Tsunami hits India’s tribal wealth

Anand K Sahay:

Taking a long-term and purely national approach to the great damage caused by nature’s fury of Boxing Day, 2004, it can be said that the most disturbing effect has been on the country’s tribal wealth. A great proportion of the Nicobarese tribe in the southerly regions of the Andaman and Nicobar islands has been lost. The tsunami tragedy in the Nicobar group would in the end be remembered for the extremely high percentage of the population that may now be given up for dead, or thrown at the mercy of relief. Short-term aid is being administered reasonably efficiently in the camps inhabited by tsunami victims, but the challenge will be long-term reconstruction.

The strike of fate on December 26 is unlikely to have many parallels. Mercifully, these Bay of Bengal islands are sparsely populated, with a count of only slightly over 40 thousand, going by official statistics. The real bad news is that the percentage of the dead and those feared dead, taken together, is as high as 16 per cent of the population of these islands.
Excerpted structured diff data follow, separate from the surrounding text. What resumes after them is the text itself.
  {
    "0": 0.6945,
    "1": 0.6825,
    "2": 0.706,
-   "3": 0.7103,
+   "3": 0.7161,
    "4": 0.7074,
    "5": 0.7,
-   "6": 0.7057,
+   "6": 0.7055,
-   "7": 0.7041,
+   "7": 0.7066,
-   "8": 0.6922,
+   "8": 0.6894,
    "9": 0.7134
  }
An idea of the extent of havoc caused can be gained from the fact that something like one fourth of the total population of the Nicobar group has had to be evacuated to camps across the union territory of Andaman and Nicobar. It is remarkable that many senior officials, on the civilian as well as military side, express a degree of amazement about the number of those feared dead that has been put out. They believe that the actual figures of those feared lost are likely to be something like double of what has been officially acknowledged. The possible reasons for this are speculative.

Data suppression is an inadequate response for a democracy. But where is democracy in Andaman and Nicobar? The islands, being a centrally administered unit, do not have a legislative assembly and there is an absence of effective democratic institutions. A ground for hope in the otherwise grim situation is the relatively smooth and reasonably adequate dispersal of aid, all things considered. Certainly, the dozen camps in the city of Port Blair, the capital city of Andamans are testimony. A shortcoming of aid delivery has been the lack of disaggregating figures of categories of recipients in order to streamline the system. The arrival of the Delhi NGO Prayas on the scene, with its high-profile architect Amod Kanth, the senior police officer, forcing the pace has helped address this to an extent.
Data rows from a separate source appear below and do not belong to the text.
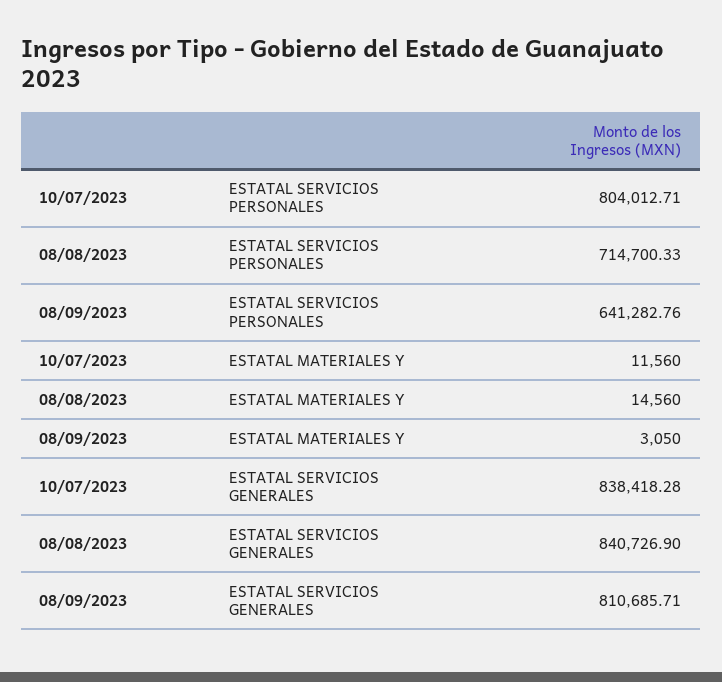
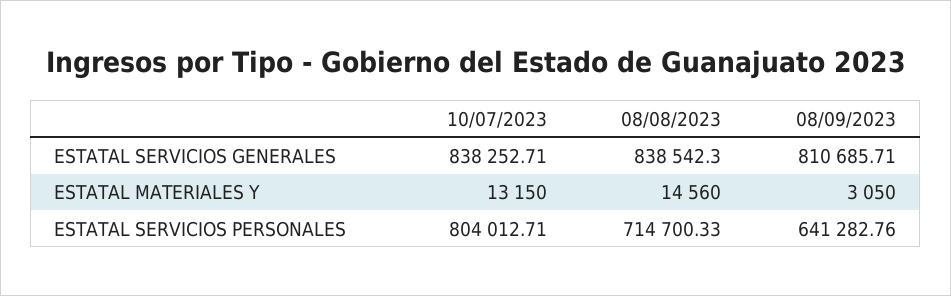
  {
    "10/07/2023": {
      "ESTATAL SERVICIOS PERSONALES": 804012.71,
-     "ESTATAL MATERIALES Y": 11560,
+     "ESTATAL MATERIALES Y": 13150,
-     "ESTATAL SERVICIOS GENERALES": 838418.28
+     "ESTATAL SERVICIOS GENERALES": 838252.71
    },
    "08/08/2023": {
      "ESTATAL SERVICIOS PERSONALES": 714700.33,
      "ESTATAL MATERIALES Y": 14560,
-     "ESTATAL SERVICIOS GENERALES": 840726.9
+     "ESTATAL SERVICIOS GENERALES": 838542.3
    },
    "08/09/2023": {
      "ESTATAL SERVICIOS PERSONALES": 641282.76,
      "ESTATAL MATERIALES Y": 3050,
      "ESTATAL SERVICIOS GENERALES": 810685.71
    }
  }

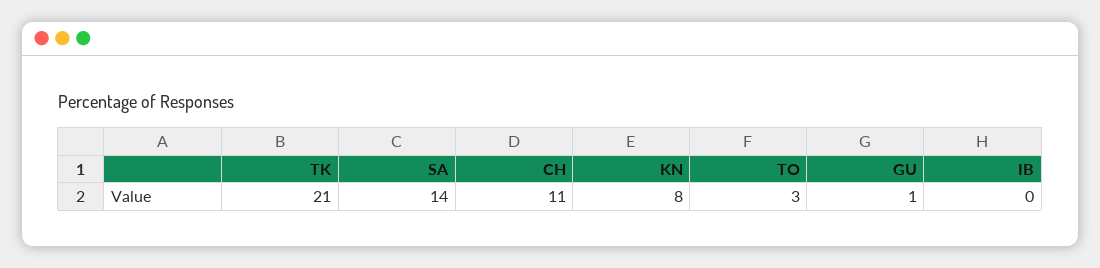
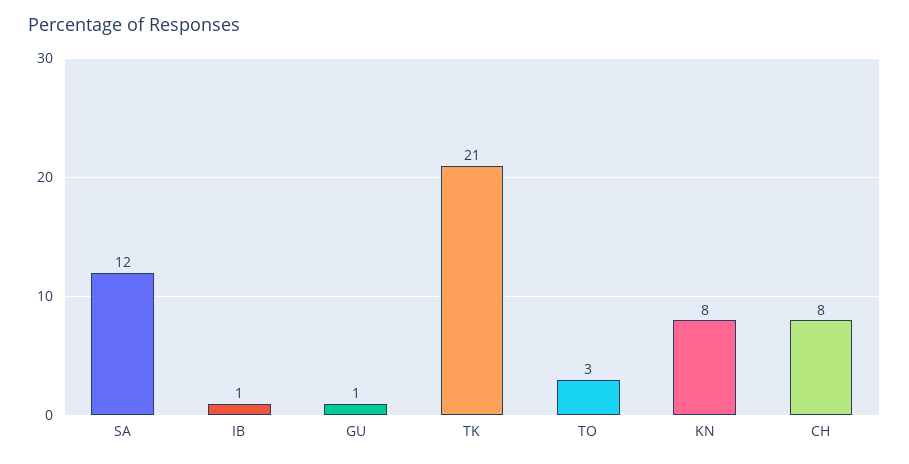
  {
    "TK": 21,
-   "SA": 14,
+   "SA": 12,
-   "CH": 11,
+   "CH": 8,
    "KN": 8,
    "TO": 3,
    "GU": 1,
-   "IB": 0
+   "IB": 1
  }

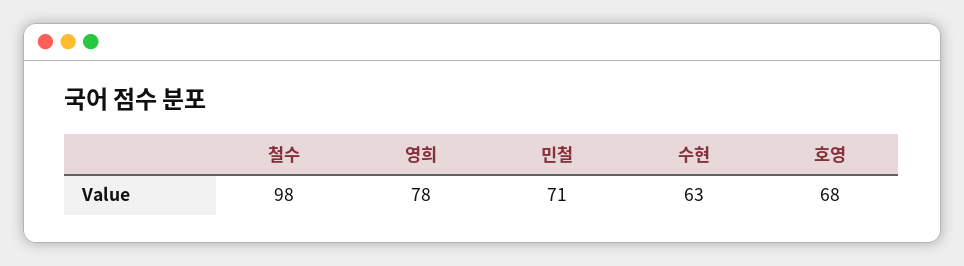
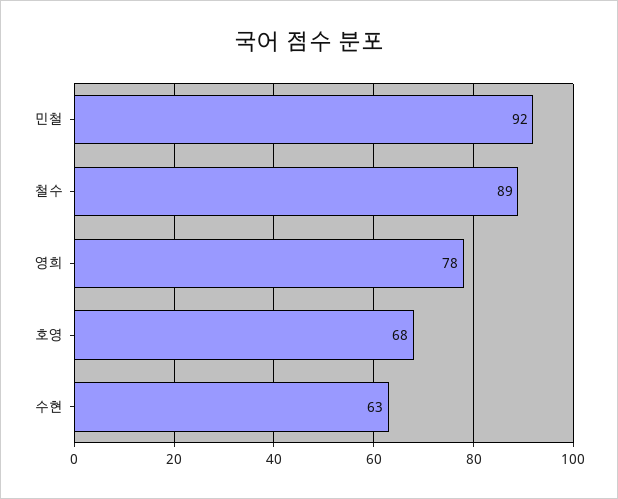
  {
-   "철수": 98,
+   "철수": 89,
    "영희": 78,
-   "민철": 71,
+   "민철": 92,
    "수현": 63,
    "호영": 68
  }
Since about 40 per cent of all victims are thought to be children, the helpline established by Prayas is expected to become a channel for targeted aid. This is in line with Prayas’ experience following the Gujarat earthquake. The scale and nature of the overall aid effort reflects the national mood and response to the disaster. For instance, about 200 doctors from all parts of the country are already in relief camps as volunteers.

But going beyond relief, real rehabilitation is expected to be a long-drawn and very costly affair. Almost all structures, including homes, in the Nicobar group have been destroyed. Just the re-building of jetties for civilian vessels, will cost Rs 500 crore, senior officials estimate. Without the arrival of these vessels, the day-to-day quantum of supplies cannot be reached to the islands from the mainland. The infrastructure has been badly hit as the sea devastated everything in its way for upward of a kilometre beyond the shoreline, knocking down nearly all concrete structures and carrying them into its scary depths.